= EXERCISE DIRECTIONS =
Return exactly the lines from the start of the records below through the line containing "text_box [83, 635, 1176, 805]", both ends included, and leave out the pictures.

= RECORDED INFORMATION =
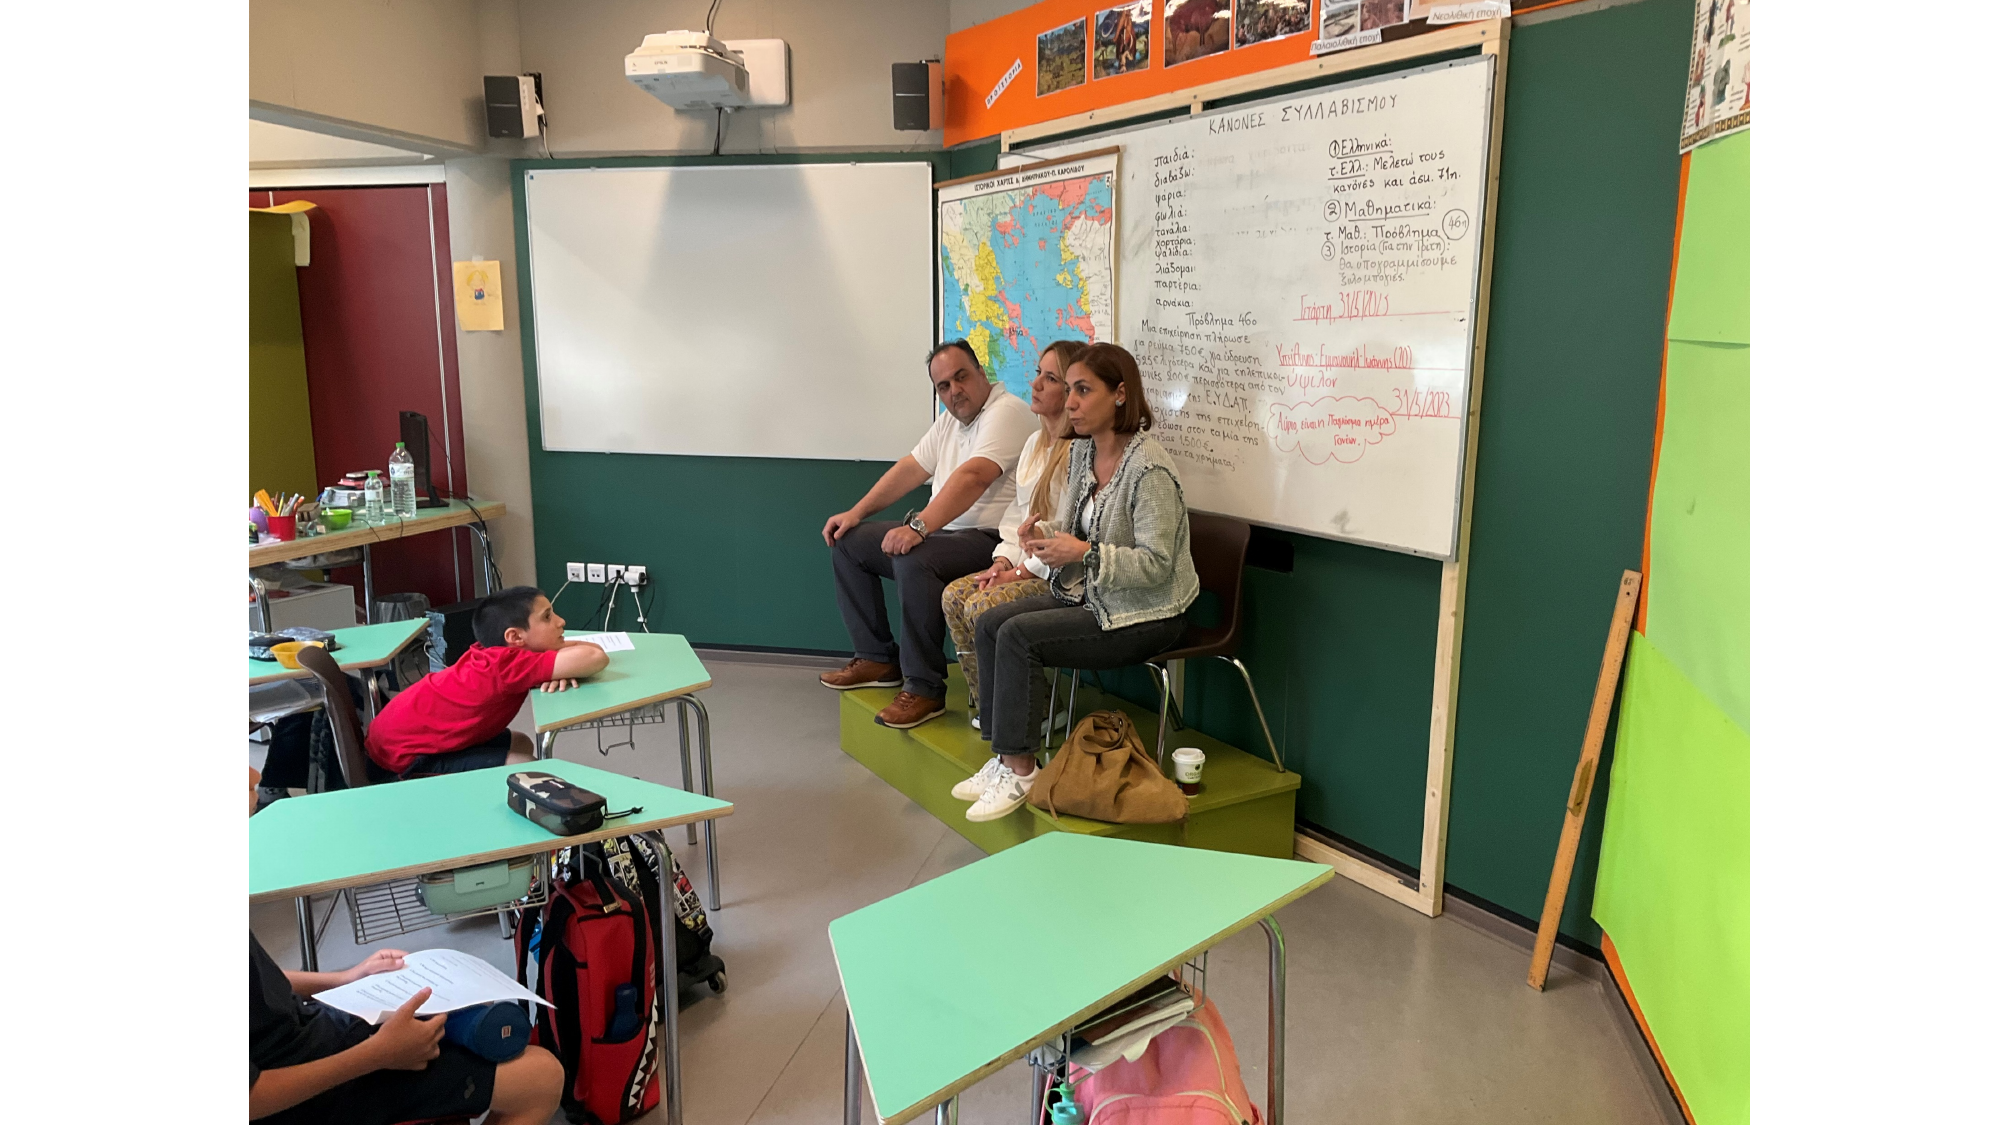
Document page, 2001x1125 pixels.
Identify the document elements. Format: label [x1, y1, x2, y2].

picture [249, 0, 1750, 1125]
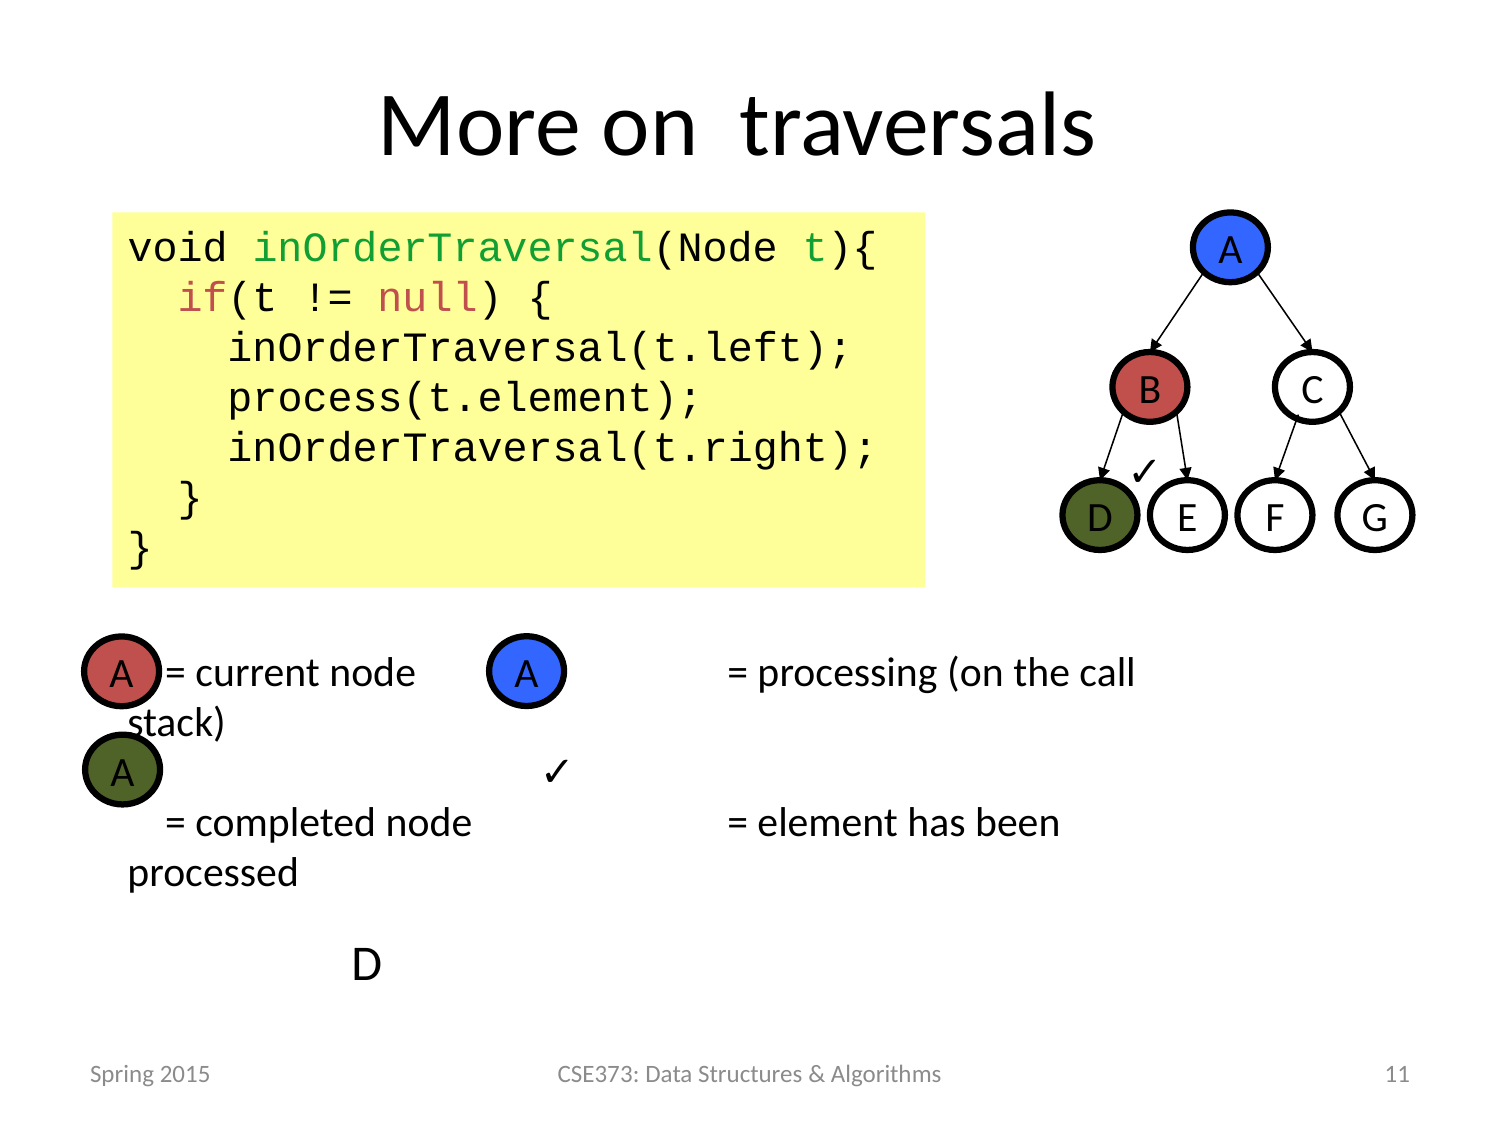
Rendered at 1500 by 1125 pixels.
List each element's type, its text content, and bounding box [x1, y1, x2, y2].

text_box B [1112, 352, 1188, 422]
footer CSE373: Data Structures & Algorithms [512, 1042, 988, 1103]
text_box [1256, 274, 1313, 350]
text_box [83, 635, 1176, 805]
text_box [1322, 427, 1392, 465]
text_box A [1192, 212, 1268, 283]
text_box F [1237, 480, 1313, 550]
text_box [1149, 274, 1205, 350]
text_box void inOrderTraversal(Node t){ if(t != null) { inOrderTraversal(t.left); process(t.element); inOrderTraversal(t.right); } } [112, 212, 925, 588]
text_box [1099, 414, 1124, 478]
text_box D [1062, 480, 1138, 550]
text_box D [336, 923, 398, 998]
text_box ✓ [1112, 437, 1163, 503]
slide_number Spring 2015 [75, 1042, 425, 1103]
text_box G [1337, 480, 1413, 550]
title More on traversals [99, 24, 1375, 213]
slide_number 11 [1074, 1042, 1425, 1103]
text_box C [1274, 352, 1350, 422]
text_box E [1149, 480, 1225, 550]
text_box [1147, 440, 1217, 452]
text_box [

= TASK ANSWER =
Document page, 2001x1125 pixels.
Identify the document elements. Format: label [x1, y1, x2, y2].

picture [249, 0, 1750, 1125]
Rendered at 1500 by 1125 pixels.
List each element's type, its text content, and bounding box [x1, y1, x2, y2].

text_box B [1112, 352, 1188, 422]
footer CSE373: Data Structures & Algorithms [512, 1042, 988, 1103]
text_box [1256, 274, 1313, 350]
text_box [83, 635, 1176, 805]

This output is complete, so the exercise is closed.